▸ **YOUR OBJECTIVE**
Reproduce every text line of the items below verbatim, in order. Leave the pictures out.

[begin MATERIAL FOR THIS EXERCISE]

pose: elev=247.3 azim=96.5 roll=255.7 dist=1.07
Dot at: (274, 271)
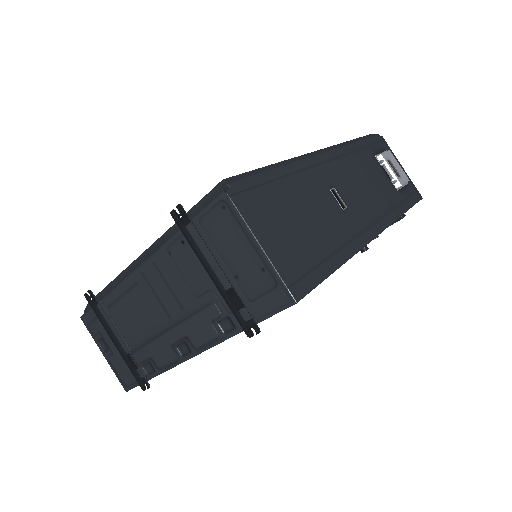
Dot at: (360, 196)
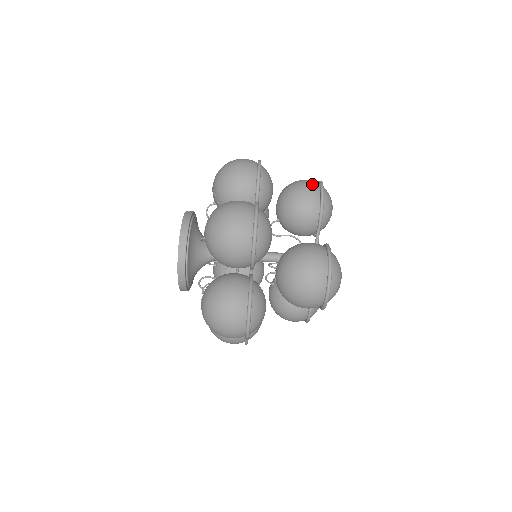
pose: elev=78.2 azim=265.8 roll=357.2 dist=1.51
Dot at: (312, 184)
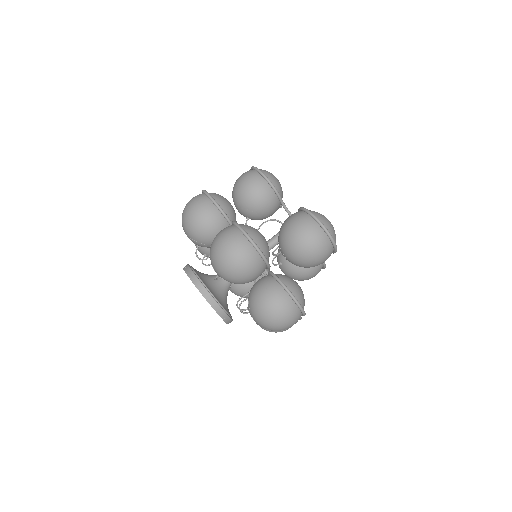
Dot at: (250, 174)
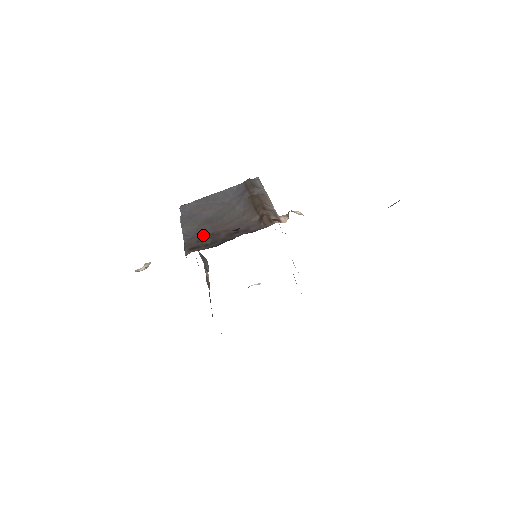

[end MATERIAL FOR THIS EXERCISE]

▸ **ANSWER IN FULL**
pose: elev=247.3 azim=96.5 roll=255.7 dist=1.07
Dot at: (274, 271)
Dot at: (360, 196)
pose: elev=78.2 azim=265.8 roll=357.2 dist=1.51
Dot at: (312, 184)
Dot at: (250, 174)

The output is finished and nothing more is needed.